Cryptographers calculate code-breaking, so applying their term has a kind of heft that traditional media theory could never have. Banks listen to cryptographers. The Pentagon listens to cryptographers. Bitcoin listens to cryptographers. Even venture capitalists listen to cryptographers, if they listen to anyone.
The only problem is that cryptographers typically solve different problems, using different assumptions. Cryptographers typically want trust to be perfect, then try to change the codes and channel to hit that goal. Compared to that, a human’s digital dilemma is inverted: We already have a faulty channel we can’t fix, a bunch of media corrupted by specific biases toward profit and power, so we need to find a way to use those damaged media in the most trustworthy way possible. This isn’t the kind of problem cryptographers usually solve, but I’m sure they and their mathematical tools are up to the job.

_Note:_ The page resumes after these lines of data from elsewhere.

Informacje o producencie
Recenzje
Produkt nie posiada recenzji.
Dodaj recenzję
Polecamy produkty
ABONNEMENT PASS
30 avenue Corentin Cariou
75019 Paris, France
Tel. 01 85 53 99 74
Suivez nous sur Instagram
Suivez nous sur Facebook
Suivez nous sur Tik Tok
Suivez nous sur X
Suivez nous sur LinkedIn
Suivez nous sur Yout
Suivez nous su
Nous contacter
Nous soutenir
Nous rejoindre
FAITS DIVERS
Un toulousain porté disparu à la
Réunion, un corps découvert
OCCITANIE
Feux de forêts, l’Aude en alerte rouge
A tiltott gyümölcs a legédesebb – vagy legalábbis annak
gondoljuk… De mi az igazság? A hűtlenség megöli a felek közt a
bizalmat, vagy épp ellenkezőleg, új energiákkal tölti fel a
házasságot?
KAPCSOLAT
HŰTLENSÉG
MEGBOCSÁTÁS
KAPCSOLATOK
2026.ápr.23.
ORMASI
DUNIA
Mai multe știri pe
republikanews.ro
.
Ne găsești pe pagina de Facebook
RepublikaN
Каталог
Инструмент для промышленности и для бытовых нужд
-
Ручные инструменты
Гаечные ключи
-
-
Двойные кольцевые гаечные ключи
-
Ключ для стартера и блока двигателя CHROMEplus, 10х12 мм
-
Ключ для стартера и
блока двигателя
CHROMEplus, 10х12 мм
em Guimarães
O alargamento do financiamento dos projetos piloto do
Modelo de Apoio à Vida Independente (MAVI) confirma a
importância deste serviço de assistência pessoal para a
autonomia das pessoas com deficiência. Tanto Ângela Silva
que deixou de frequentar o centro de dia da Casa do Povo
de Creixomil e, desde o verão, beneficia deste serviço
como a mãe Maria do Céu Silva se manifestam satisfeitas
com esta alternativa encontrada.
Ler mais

So, perhaps, in an ideal world, an official cryptographer or two could restate the “Team Human” problem, the problem of fake media, as something like this: Suppose many Alices want to communicate with many Bobs through media channels in which a man in the middle is guaranteed to selectively amplify and filters messages, in secret, as advertising and profit-driven media must do for business reasons. Given this breached channel, what is the best strategy by which Alice and Bob can still communicate with and trust each other?
Worldwide, ever-more important decisions — those about politics, business, personal finance, medical care and so on — are being made through digital rather than real-life media channels. Because so many digital interactions are already faked or fake-able, the channel is clearly not trustworthy and seems to be getting worse. Humans need a fail-safe, fail-over plan to maintain trust. Who better than the caretakers of mathematical trust to set it right?
So, if you know an actual cryptographer, please forward this article. If you yourself are an actual cryptographer, please consider this request: Uniquely among professions, you have both the tools for calculating what has gone wrong with human digital communication and the respect for suggesting a fix or two. We humans have been hacked. Please help us un-hack ourselves.